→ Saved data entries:
--------------------

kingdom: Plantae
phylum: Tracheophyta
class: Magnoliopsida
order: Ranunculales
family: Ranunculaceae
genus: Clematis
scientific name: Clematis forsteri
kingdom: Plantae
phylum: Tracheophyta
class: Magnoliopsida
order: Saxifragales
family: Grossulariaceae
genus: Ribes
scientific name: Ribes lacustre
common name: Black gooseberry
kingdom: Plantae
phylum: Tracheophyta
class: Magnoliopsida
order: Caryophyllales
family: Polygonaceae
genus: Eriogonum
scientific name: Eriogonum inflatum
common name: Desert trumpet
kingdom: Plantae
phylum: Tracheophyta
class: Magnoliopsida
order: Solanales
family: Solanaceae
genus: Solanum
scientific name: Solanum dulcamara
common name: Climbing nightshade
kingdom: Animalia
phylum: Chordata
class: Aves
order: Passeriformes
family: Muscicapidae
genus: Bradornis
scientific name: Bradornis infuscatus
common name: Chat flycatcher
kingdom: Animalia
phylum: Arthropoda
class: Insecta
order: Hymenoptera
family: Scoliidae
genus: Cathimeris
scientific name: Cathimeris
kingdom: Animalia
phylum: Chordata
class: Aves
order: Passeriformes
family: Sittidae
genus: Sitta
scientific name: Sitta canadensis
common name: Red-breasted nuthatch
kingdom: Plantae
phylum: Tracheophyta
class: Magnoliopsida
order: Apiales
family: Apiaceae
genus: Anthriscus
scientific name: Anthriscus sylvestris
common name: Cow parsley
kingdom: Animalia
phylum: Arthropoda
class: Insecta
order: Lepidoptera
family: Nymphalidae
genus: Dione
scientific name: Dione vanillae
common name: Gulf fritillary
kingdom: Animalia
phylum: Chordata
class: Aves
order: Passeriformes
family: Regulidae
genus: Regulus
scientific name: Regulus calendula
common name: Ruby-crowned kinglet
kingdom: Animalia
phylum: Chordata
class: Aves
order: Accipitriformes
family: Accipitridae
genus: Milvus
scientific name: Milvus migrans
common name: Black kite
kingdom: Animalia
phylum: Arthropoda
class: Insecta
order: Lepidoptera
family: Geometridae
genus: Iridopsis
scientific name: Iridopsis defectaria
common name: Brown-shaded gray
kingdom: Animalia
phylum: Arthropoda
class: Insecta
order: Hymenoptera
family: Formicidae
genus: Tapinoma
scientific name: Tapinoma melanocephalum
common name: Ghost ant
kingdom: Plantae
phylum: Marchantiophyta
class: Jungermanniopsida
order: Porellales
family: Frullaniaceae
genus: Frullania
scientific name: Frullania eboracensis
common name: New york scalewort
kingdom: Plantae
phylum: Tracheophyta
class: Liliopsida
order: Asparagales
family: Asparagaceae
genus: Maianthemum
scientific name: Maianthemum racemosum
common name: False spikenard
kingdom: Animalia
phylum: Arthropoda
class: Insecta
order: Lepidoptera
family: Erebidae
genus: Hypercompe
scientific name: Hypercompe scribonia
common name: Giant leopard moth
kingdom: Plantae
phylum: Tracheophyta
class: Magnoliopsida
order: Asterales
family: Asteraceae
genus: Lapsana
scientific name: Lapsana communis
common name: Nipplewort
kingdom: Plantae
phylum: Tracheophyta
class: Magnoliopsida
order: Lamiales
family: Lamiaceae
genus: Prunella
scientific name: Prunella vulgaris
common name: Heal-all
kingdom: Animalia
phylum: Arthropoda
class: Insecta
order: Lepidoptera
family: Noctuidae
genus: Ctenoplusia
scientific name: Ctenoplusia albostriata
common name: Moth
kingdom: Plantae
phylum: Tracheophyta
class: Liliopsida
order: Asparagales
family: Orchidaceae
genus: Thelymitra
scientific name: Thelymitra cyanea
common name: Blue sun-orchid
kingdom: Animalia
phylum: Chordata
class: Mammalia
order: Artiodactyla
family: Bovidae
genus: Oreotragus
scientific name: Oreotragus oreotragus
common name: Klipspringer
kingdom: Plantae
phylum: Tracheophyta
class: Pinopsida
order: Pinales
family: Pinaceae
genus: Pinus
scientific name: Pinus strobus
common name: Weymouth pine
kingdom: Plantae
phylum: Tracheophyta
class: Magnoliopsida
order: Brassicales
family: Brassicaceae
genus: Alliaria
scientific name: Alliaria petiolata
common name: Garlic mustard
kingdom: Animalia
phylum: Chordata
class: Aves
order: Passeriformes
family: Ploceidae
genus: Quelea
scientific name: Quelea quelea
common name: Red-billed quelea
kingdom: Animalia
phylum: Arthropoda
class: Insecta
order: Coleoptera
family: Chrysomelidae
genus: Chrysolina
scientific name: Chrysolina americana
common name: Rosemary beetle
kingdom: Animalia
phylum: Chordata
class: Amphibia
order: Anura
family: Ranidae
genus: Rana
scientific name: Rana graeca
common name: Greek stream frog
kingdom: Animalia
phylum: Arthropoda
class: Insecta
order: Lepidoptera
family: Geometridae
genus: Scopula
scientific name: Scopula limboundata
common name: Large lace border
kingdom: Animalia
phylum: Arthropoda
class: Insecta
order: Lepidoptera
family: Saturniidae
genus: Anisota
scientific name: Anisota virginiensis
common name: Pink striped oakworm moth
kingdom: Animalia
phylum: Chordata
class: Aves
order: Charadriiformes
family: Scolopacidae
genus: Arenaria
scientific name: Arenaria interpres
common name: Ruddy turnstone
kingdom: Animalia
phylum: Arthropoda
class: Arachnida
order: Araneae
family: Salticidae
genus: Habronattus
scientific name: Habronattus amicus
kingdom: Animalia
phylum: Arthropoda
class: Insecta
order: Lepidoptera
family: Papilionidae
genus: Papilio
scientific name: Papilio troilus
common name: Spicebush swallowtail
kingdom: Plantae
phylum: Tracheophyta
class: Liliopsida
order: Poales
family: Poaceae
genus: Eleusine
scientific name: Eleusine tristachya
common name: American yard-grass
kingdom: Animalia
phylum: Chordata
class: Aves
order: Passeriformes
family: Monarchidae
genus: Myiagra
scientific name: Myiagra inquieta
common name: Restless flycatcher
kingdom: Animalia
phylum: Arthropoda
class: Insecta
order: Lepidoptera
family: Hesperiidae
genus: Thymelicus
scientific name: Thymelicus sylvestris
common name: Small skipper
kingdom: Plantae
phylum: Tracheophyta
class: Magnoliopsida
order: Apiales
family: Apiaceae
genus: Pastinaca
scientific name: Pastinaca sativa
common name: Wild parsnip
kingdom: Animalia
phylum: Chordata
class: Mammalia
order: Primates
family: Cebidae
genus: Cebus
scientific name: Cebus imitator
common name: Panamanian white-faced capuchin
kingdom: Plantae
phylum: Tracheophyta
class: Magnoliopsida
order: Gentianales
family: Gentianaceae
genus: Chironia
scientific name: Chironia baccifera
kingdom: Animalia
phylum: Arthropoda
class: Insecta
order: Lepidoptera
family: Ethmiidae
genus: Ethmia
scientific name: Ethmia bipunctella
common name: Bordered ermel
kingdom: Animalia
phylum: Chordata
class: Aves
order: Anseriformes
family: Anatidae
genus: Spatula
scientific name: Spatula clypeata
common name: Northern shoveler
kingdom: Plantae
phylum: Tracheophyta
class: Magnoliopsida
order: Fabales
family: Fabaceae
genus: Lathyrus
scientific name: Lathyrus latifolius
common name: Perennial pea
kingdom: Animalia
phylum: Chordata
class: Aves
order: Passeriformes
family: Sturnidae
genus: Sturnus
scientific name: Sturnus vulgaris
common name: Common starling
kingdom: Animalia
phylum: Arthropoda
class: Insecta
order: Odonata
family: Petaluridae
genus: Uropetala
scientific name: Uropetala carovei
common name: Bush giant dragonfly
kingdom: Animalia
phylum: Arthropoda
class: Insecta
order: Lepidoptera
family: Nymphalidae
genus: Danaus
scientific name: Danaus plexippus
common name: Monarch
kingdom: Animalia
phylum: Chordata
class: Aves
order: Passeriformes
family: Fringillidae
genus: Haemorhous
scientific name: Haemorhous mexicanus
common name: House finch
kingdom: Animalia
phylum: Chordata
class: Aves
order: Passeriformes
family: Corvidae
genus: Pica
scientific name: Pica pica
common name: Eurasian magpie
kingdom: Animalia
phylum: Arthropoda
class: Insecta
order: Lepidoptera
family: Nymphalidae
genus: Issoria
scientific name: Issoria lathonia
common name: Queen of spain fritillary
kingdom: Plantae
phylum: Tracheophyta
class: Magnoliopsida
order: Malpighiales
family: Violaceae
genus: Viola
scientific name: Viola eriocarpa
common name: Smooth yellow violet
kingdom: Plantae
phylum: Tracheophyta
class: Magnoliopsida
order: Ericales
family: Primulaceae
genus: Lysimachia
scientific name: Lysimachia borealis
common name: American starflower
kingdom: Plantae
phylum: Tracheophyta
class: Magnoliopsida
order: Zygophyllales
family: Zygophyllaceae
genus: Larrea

--------------------

→ Written request:
Quote from the records every line between the line holding "family: Scoliidae" and the line holding "scientific name: Lapsana communis", with both of those lines included.

→ Correct result:
family: Scoliidae
genus: Cathimeris
scientific name: Cathimeris
kingdom: Animalia
phylum: Chordata
class: Aves
order: Passeriformes
family: Sittidae
genus: Sitta
scientific name: Sitta canadensis
common name: Red-breasted nuthatch
kingdom: Plantae
phylum: Tracheophyta
class: Magnoliopsida
order: Apiales
family: Apiaceae
genus: Anthriscus
scientific name: Anthriscus sylvestris
common name: Cow parsley
kingdom: Animalia
phylum: Arthropoda
class: Insecta
order: Lepidoptera
family: Nymphalidae
genus: Dione
scientific name: Dione vanillae
common name: Gulf fritillary
kingdom: Animalia
phylum: Chordata
class: Aves
order: Passeriformes
family: Regulidae
genus: Regulus
scientific name: Regulus calendula
common name: Ruby-crowned kinglet
kingdom: Animalia
phylum: Chordata
class: Aves
order: Accipitriformes
family: Accipitridae
genus: Milvus
scientific name: Milvus migrans
common name: Black kite
kingdom: Animalia
phylum: Arthropoda
class: Insecta
order: Lepidoptera
family: Geometridae
genus: Iridopsis
scientific name: Iridopsis defectaria
common name: Brown-shaded gray
kingdom: Animalia
phylum: Arthropoda
class: Insecta
order: Hymenoptera
family: Formicidae
genus: Tapinoma
scientific name: Tapinoma melanocephalum
common name: Ghost ant
kingdom: Plantae
phylum: Marchantiophyta
class: Jungermanniopsida
order: Porellales
family: Frullaniaceae
genus: Frullania
scientific name: Frullania eboracensis
common name: New york scalewort
kingdom: Plantae
phylum: Tracheophyta
class: Liliopsida
order: Asparagales
family: Asparagaceae
genus: Maianthemum
scientific name: Maianthemum racemosum
common name: False spikenard
kingdom: Animalia
phylum: Arthropoda
class: Insecta
order: Lepidoptera
family: Erebidae
genus: Hypercompe
scientific name: Hypercompe scribonia
common name: Giant leopard moth
kingdom: Plantae
phylum: Tracheophyta
class: Magnoliopsida
order: Asterales
family: Asteraceae
genus: Lapsana
scientific name: Lapsana communis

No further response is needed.